IPEd Notes March 2010

March 2010
Big news to start 2010: our South Australian colleagues have offered IPEd an open-ended, interest-free loan of $5,000 to redesign and reorganise the content of the IPEd website. The IPEd Council has accepted this very generous and welcome offer. Upgrading the website to improve its functionality and better reflect the purport, aims and aspirations of our profession has been a project on the council’s agenda for some time, but its implementation has been, until now, impeded by a shortage of the wherewithal to do so. The work is now under way, managed by IPEd’s Communication Committee (CommComm) headed by Rowena Austin (SA). In consultation with councillors and other interested parties, the committee has drafted a site map and is seeking expressions of interest from web-design firms familiar with the needs of professional associations.
Another current CommComm project is the production of a brochure designed primarily to promote to employers the use of professional editors. The text of the brochure has been finalised and a designer is now being sought.
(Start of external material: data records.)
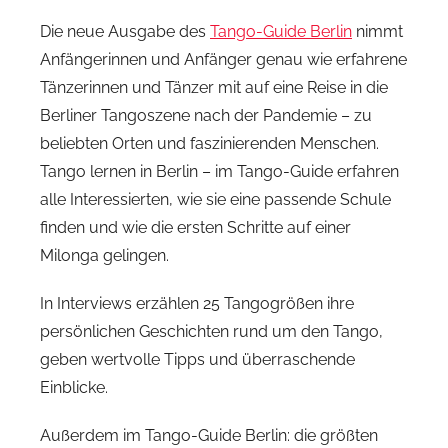
Die neue Ausgabe des
Tango-Guide Berlin
nimmt
Anfängerinnen und Anfänger genau wie erfahrene
Tänzerinnen und Tänzer mit auf eine Reise in die
Berliner Tangoszene nach der Pandemie – zu
beliebten Orten und faszinierenden Menschen.
Tango lernen in Berlin – im Tango-Guide erfahren
alle Interessierten, wie sie eine passende Schule
finden und wie die ersten Schritte auf einer
Milonga gelingen.
In Interviews erzählen 25 Tangogrößen ihre
persönlichen Geschichten rund um den Tango,
geben wertvolle Tipps und überraschende
Einblicke.
Außerdem im Tango-Guide Berlin: die größten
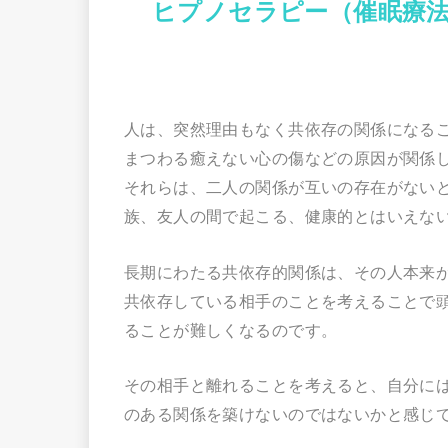
ヒプノセラピー（催眠療
人は、突然理由もなく共依存の関係になる
まつわる癒えない心の傷などの原因が関係
それらは、二人の関係が互いの存在がない
族、友人の間で起こる、健康的とはいえな
長期にわたる共依存的関係は、その人本来
共依存している相手のことを考えることで
ることが難しくなるのです。
その相手と離れることを考えると、自分に
のある関係を築けないのではないかと感じ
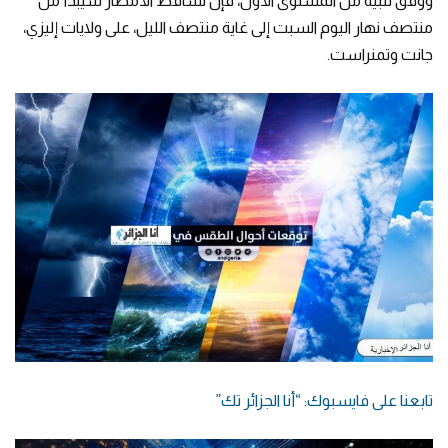
ووفق تنبيه من المستوى الأول، فإن تساقط الأمطار سيبدأ من
منتصف نهار اليوم السبت إلى غاية منتصف الليل، على ولايات إليزي،
جانت وتمنراست.
تابعنا على فايسبوك: “أنا الجزائر تك”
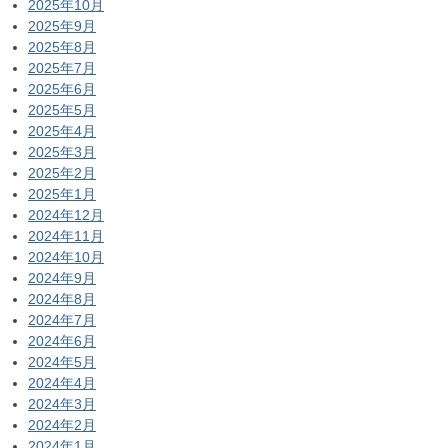
2025年10月
2025年9月
2025年8月
2025年7月
2025年6月
2025年5月
2025年4月
2025年3月
2025年2月
2025年1月
2024年12月
2024年11月
2024年10月
2024年9月
2024年8月
2024年7月
2024年6月
2024年5月
2024年4月
2024年3月
2024年2月
2024年1月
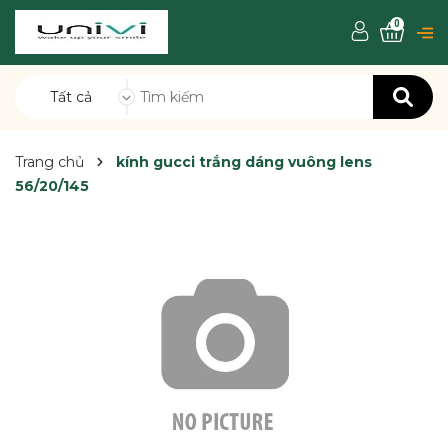
0
Tất cả
Trang chủ
kính gucci trắng dáng vuông lens
56/20/145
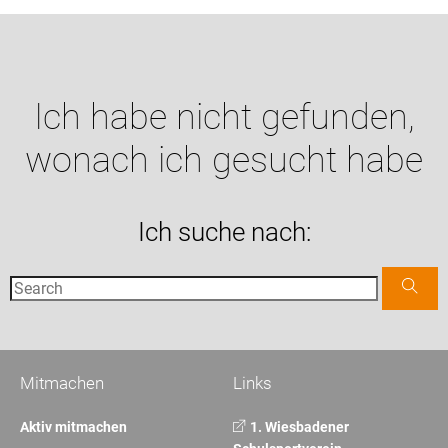
Ich habe nicht gefunden,
wonach ich gesucht habe
Ich suche nach:
Mitmachen
Links
Aktiv mitmachen
1. Wiesbadener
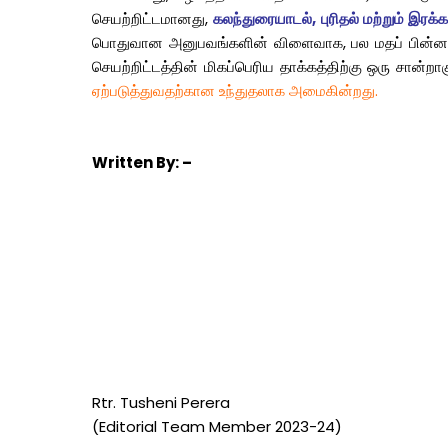
செயற்றிட்டமானது
,
கலந்துரையாடல், புரிதல் மற்றும் இர
பொதுவான
அனுபவங்களின்
விளைவாக
,
பல
மதப்
பின்ன
செயற்றிட்டத்தின்
மிகப்பெரிய
தாக்கத்திற்கு
ஒரு
சான்றாக
ஏற்படுத்துவதற்கான உந்துதலாக அமைகின்றது.
Written
By: –
Rtr. Tusheni Perera
(Editorial Team Member 2023-24)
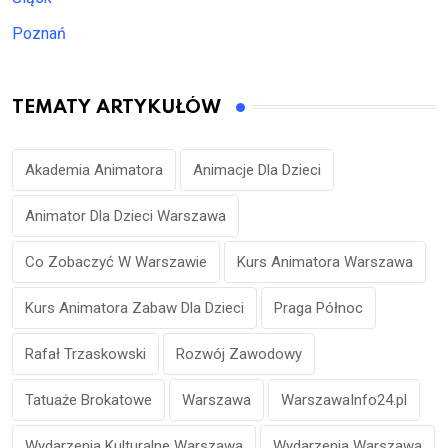
Poznań
TEMATY ARTYKUŁÓW
Akademia Animatora
Animacje Dla Dzieci
Animator Dla Dzieci Warszawa
Co Zobaczyć W Warszawie
Kurs Animatora Warszawa
Kurs Animatora Zabaw Dla Dzieci
Praga Północ
Rafał Trzaskowski
Rozwój Zawodowy
Tatuaże Brokatowe
Warszawa
WarszawaInfo24.pl
Wydarzenia Kulturalne Warszawa
Wydarzenia Warszawa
Copies of the finished product will be distributed to our member societies. It should prove to be a useful tool for individual editors as well as for corporate promotion activities.
IPEd has produced its first ‘annual’ report, which covers the period between its incorporation on 22 January 2008 and 30 June 2009. The report can be found on the IPEd website and the member societies have been asked to distribute it with their newsletters. This first report gives details of the establishment of the company in addition to annual financial and operational information, and lists the achievements of the period covered.
All aspects of the 2009 IPEd accreditation exam, held on 12 September last, have now been finalised. A detailed report on the exam can be found on the website. No exam will be held during 2010, but the Accreditation Board has begun work on the 2011 exam, including research into the possibility of an onscreen option.
Over the Christmas – New Year holiday period, IPEd-appointed adjudicators Stephanie Holt (Vic.) and Virginia Wilton (Canberra) completed judging of the sixteen books entered for the 2009 Barbara Ramsden Award for excellence in editing and made their recommendation to the award committee. The award is a major literary prize for a book in any field of literature. It is a joint activity of the Fellowship of Australian Writers (FAW) and IPEd, and recognises the contributions of both author and editor to the final work. The name of the winning book remains secret until announced by FAW. We’ll let you know when the cat is out of the bag. The list of books from which the winner was chosen is on the IPEd website.
During the IPEd national conference in Adelaide in October 2009, Pam Hewitt (NSW) collected data for her latest national survey of editors, this one being the fifth. The data from the 89 respondents indicated, among other things: 
   a possible movement back to in-house editing and away from freelancing
   a reduction in usage of the terms editor, copyeditor and substantive editor in favour of, for example, project manager, communications manager and writing consultant
   the emergence of professional development as a clear first priority for editors


   an increase in the reported national average hourly rate to $66, up a modest $4 an hour since the 2007 survey.
Read the full report.
The next IPEd national conference will be in Sydney next year with our colleagues in the Society of Editors (NSW) as our hosts. The IPEd seed fund of $2,000 to help support the planning and organising of the national conferences has now been transferred from SA to NSW.


The IPEd Council is exploring the possibility of creating a peer-reviewed ‘IPEd Occasional Papers’ series with the aim of encouraging editors and those working in editing-related fields to share their ideas, views and reflections on editing as theory, as practice and as a profession. All such papers would of course be good, but the best of them might warrant special presentation at, for example, our national conferences. Feedback on the proposal, via your society’s councillor, would be welcome.